Reproduce the data below in full and to the letter, images excepted.

══════════

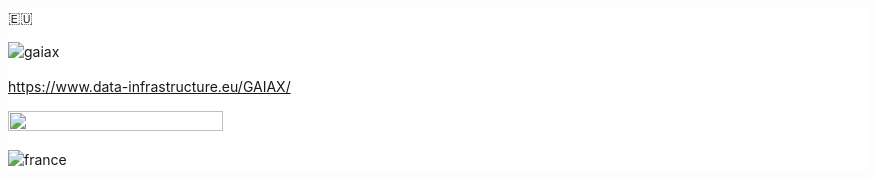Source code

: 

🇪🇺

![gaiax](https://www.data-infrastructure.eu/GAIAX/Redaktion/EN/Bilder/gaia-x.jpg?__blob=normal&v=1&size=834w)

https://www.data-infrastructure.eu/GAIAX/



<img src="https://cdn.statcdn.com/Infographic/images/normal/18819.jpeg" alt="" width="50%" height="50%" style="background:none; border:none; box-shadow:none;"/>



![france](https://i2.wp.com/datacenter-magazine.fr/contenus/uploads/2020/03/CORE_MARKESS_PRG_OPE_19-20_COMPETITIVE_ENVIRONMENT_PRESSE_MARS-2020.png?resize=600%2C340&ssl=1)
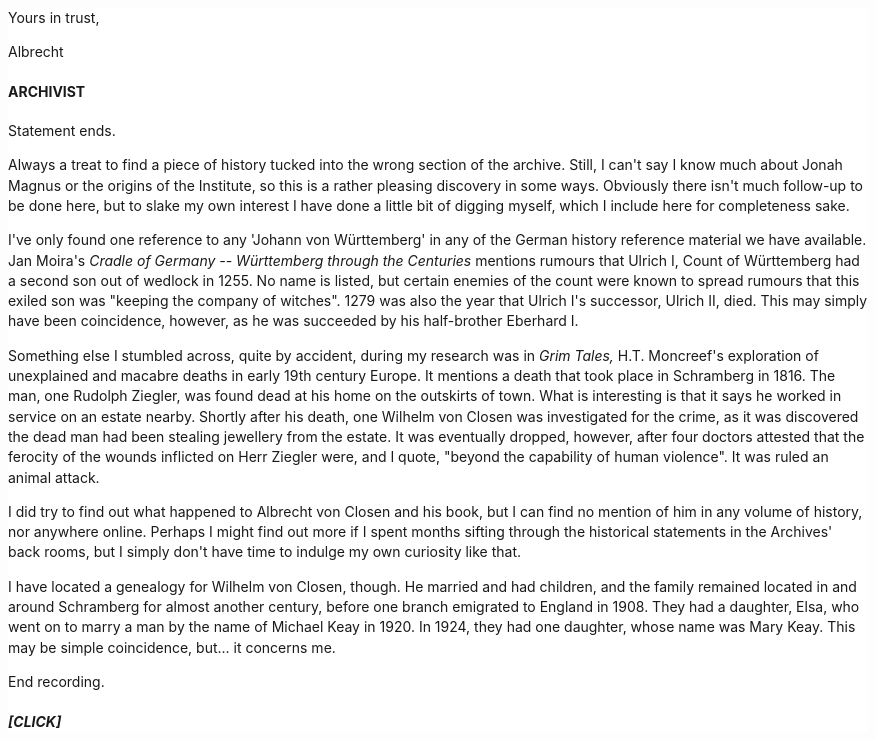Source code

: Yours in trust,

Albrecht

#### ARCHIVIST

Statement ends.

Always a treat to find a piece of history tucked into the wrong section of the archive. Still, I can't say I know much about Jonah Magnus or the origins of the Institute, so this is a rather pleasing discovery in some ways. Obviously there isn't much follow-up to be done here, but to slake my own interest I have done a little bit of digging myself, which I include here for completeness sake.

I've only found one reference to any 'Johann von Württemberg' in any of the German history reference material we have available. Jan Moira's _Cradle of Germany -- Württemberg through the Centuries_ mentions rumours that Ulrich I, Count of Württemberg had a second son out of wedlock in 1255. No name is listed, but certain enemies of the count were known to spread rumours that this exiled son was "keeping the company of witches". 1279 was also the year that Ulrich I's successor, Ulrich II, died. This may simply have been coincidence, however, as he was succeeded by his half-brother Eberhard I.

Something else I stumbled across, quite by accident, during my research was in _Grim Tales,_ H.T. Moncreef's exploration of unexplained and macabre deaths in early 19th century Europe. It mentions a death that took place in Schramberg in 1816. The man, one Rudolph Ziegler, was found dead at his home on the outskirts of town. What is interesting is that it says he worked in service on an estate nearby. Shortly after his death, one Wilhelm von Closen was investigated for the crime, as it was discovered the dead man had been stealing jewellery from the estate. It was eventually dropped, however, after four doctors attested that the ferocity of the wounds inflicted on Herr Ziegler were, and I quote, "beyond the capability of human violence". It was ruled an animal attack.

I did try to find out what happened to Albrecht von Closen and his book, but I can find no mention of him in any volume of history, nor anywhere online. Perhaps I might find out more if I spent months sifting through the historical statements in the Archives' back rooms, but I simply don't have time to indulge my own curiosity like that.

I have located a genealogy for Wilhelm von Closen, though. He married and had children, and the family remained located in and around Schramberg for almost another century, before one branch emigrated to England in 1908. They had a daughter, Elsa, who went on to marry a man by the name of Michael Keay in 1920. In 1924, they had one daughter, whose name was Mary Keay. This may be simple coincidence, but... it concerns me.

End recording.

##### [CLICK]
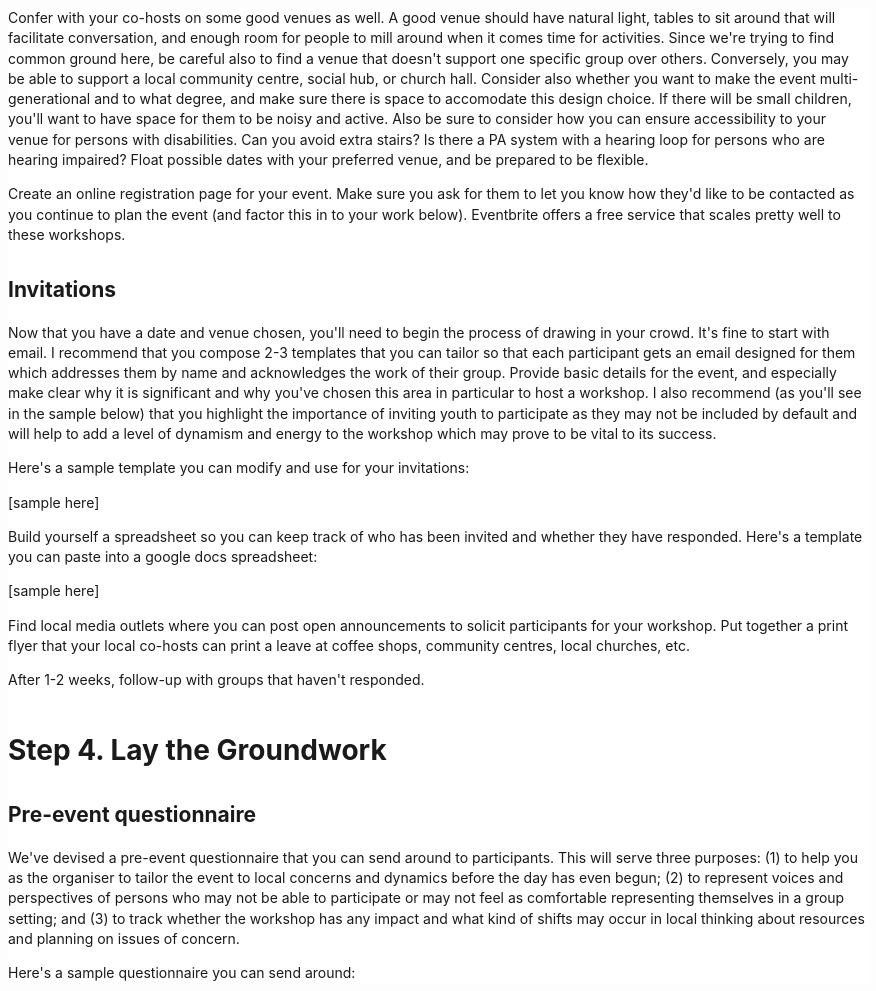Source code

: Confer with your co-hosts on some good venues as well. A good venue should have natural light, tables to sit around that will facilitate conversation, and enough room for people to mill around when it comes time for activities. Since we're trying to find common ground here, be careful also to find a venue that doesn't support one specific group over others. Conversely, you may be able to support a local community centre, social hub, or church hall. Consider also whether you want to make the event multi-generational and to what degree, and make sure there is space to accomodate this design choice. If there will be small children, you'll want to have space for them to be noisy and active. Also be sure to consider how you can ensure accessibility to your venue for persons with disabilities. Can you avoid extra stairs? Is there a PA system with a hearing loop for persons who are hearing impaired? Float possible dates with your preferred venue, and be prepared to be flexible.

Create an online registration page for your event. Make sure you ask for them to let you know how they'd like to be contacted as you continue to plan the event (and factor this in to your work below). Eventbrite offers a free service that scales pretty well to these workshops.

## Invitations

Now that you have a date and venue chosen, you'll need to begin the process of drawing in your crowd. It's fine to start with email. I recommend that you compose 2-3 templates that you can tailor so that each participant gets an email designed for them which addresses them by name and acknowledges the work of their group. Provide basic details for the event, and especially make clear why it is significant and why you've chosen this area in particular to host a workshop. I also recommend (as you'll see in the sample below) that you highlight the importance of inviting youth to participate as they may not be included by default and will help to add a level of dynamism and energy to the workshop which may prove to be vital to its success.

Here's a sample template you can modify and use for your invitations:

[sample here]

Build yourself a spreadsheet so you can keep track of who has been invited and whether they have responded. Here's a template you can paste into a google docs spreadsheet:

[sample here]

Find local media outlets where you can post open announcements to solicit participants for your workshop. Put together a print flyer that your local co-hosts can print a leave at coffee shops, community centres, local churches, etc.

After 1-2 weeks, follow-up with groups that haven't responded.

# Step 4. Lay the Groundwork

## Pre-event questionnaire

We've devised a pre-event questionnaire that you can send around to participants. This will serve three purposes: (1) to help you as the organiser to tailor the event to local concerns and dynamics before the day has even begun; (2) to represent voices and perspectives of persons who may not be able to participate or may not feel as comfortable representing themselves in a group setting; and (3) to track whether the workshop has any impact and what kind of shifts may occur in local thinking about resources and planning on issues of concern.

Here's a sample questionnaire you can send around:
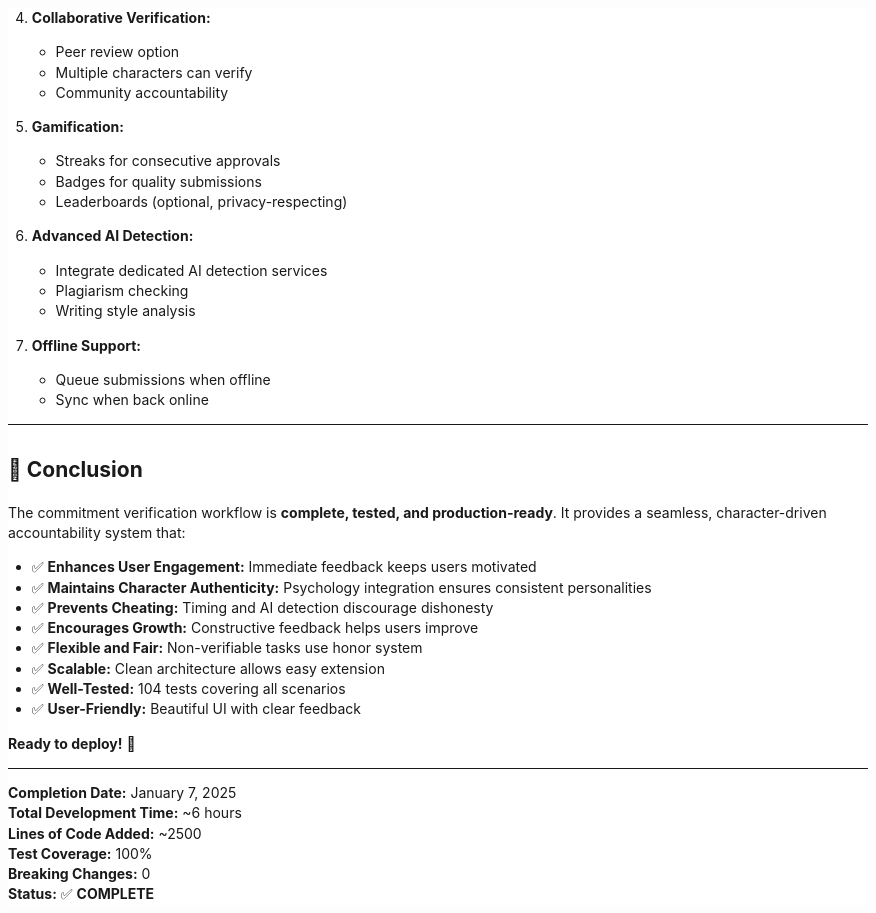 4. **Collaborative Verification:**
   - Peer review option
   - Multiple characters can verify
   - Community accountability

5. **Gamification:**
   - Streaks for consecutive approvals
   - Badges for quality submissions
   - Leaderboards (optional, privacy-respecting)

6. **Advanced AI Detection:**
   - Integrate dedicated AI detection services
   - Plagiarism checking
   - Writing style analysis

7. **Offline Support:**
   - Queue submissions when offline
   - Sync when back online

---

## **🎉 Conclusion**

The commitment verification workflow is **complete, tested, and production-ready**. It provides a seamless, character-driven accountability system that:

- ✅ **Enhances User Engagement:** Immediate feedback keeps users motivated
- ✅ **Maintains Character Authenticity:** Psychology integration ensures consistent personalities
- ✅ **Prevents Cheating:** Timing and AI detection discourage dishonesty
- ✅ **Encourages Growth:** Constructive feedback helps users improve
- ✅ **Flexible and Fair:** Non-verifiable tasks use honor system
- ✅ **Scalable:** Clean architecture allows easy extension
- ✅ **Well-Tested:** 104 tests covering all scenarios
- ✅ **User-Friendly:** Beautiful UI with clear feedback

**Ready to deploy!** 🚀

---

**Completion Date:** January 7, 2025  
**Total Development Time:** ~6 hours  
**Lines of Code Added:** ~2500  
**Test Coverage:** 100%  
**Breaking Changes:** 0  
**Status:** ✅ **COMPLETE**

══════════

*ANSWER AREA*.
Source code

: 

🇪🇺

![gaiax](https://www.data-infrastructure.eu/GAIAX/Redaktion/EN/Bilder/gaia-x.jpg?__blob=normal&v=1&size=834w)

https://www.data-infrastructure.eu/GAIAX/



<img src="https://cdn.statcdn.com/Infographic/images/normal/18819.jpeg" alt="" width="50%" height="50%" style="background:none; border:none; box-shadow:none;"/>



![france](https://i2.wp.com/datacenter-magazine.fr/contenus/uploads/2020/03/CORE_MARKESS_PRG_OPE_19-20_COMPETITIVE_ENVIRONMENT_PRESSE_MARS-2020.png?resize=600%2C340&ssl=1)
Source code

: Yours in trust,

Albrecht

#### ARCHIVIST

Statement ends.

Always a treat to find a piece of history tucked into the wrong section of the archive. Still, I can't say I know much about Jonah Magnus or the origins of the Institute, so this is a rather pleasing discovery in some ways. Obviously there isn't much follow-up to be done here, but to slake my own interest I have done a little bit of digging myself, which I include here for completeness sake.

I've only found one reference to any 'Johann von Württemberg' in any of the German history reference material we have available. Jan Moira's _Cradle of Germany -- Württemberg through the Centuries_ mentions rumours that Ulrich I, Count of Württemberg had a second son out of wedlock in 1255. No name is listed, but certain enemies of the count were known to spread rumours that this exiled son was "keeping the company of witches". 1279 was also the year that Ulrich I's successor, Ulrich II, died. This may simply have been coincidence, however, as he was succeeded by his half-brother Eberhard I.

Something else I stumbled across, quite by accident, during my research was in _Grim Tales,_ H.T. Moncreef's exploration of unexplained and macabre deaths in early 19th century Europe. It mentions a death that took place in Schramberg in 1816. The man, one Rudolph Ziegler, was found dead at his home on the outskirts of town. What is interesting is that it says he worked in service on an estate nearby. Shortly after his death, one Wilhelm von Closen was investigated for the crime, as it was discovered the dead man had been stealing jewellery from the estate. It was eventually dropped, however, after four doctors attested that the ferocity of the wounds inflicted on Herr Ziegler were, and I quote, "beyond the capability of human violence". It was ruled an animal attack.

I did try to find out what happened to Albrecht von Closen and his book, but I can find no mention of him in any volume of history, nor anywhere online. Perhaps I might find out more if I spent months sifting through the historical statements in the Archives' back rooms, but I simply don't have time to indulge my own curiosity like that.

I have located a genealogy for Wilhelm von Closen, though. He married and had children, and the family remained located in and around Schramberg for almost another century, before one branch emigrated to England in 1908. They had a daughter, Elsa, who went on to marry a man by the name of Michael Keay in 1920. In 1924, they had one daughter, whose name was Mary Keay. This may be simple coincidence, but... it concerns me.

End recording.

##### [CLICK]
Source code

: Confer with your co-hosts on some good venues as well. A good venue should have natural light, tables to sit around that will facilitate conversation, and enough room for people to mill around when it comes time for activities. Since we're trying to find common ground here, be careful also to find a venue that doesn't support one specific group over others. Conversely, you may be able to support a local community centre, social hub, or church hall. Consider also whether you want to make the event multi-generational and to what degree, and make sure there is space to accomodate this design choice. If there will be small children, you'll want to have space for them to be noisy and active. Also be sure to consider how you can ensure accessibility to your venue for persons with disabilities. Can you avoid extra stairs? Is there a PA system with a hearing loop for persons who are hearing impaired? Float possible dates with your preferred venue, and be prepared to be flexible.

Create an online registration page for your event. Make sure you ask for them to let you know how they'd like to be contacted as you continue to plan the event (and factor this in to your work below). Eventbrite offers a free service that scales pretty well to these workshops.

## Invitations

Now that you have a date and venue chosen, you'll need to begin the process of drawing in your crowd. It's fine to start with email. I recommend that you compose 2-3 templates that you can tailor so that each participant gets an email designed for them which addresses them by name and acknowledges the work of their group. Provide basic details for the event, and especially make clear why it is significant and why you've chosen this area in particular to host a workshop. I also recommend (as you'll see in the sample below) that you highlight the importance of inviting youth to participate as they may not be included by default and will help to add a level of dynamism and energy to the workshop which may prove to be vital to its success.

Here's a sample template you can modify and use for your invitations:

[sample here]

Build yourself a spreadsheet so you can keep track of who has been invited and whether they have responded. Here's a template you can paste into a google docs spreadsheet:

[sample here]

Find local media outlets where you can post open announcements to solicit participants for your workshop. Put together a print flyer that your local co-hosts can print a leave at coffee shops, community centres, local churches, etc.

After 1-2 weeks, follow-up with groups that haven't responded.

# Step 4. Lay the Groundwork

## Pre-event questionnaire

We've devised a pre-event questionnaire that you can send around to participants. This will serve three purposes: (1) to help you as the organiser to tailor the event to local concerns and dynamics before the day has even begun; (2) to represent voices and perspectives of persons who may not be able to participate or may not feel as comfortable representing themselves in a group setting; and (3) to track whether the workshop has any impact and what kind of shifts may occur in local thinking about resources and planning on issues of concern.

Here's a sample questionnaire you can send around:
 4. **Collaborative Verification:**
   - Peer review option
   - Multiple characters can verify
   - Community accountability

5. **Gamification:**
   - Streaks for consecutive approvals
   - Badges for quality submissions
   - Leaderboards (optional, privacy-respecting)

6. **Advanced AI Detection:**
   - Integrate dedicated AI detection services
   - Plagiarism checking
   - Writing style analysis

7. **Offline Support:**
   - Queue submissions when offline
   - Sync when back online

---

## **🎉 Conclusion**

The commitment verification workflow is **complete, tested, and production-ready**. It provides a seamless, character-driven accountability system that:

- ✅ **Enhances User Engagement:** Immediate feedback keeps users motivated
- ✅ **Maintains Character Authenticity:** Psychology integration ensures consistent personalities
- ✅ **Prevents Cheating:** Timing and AI detection discourage dishonesty
- ✅ **Encourages Growth:** Constructive feedback helps users improve
- ✅ **Flexible and Fair:** Non-verifiable tasks use honor system
- ✅ **Scalable:** Clean architecture allows easy extension
- ✅ **Well-Tested:** 104 tests covering all scenarios
- ✅ **User-Friendly:** Beautiful UI with clear feedback

**Ready to deploy!** 🚀

---

**Completion Date:** January 7, 2025  
**Total Development Time:** ~6 hours  
**Lines of Code Added:** ~2500  
**Test Coverage:** 100%  
**Breaking Changes:** 0  
**Status:** ✅ **COMPLETE**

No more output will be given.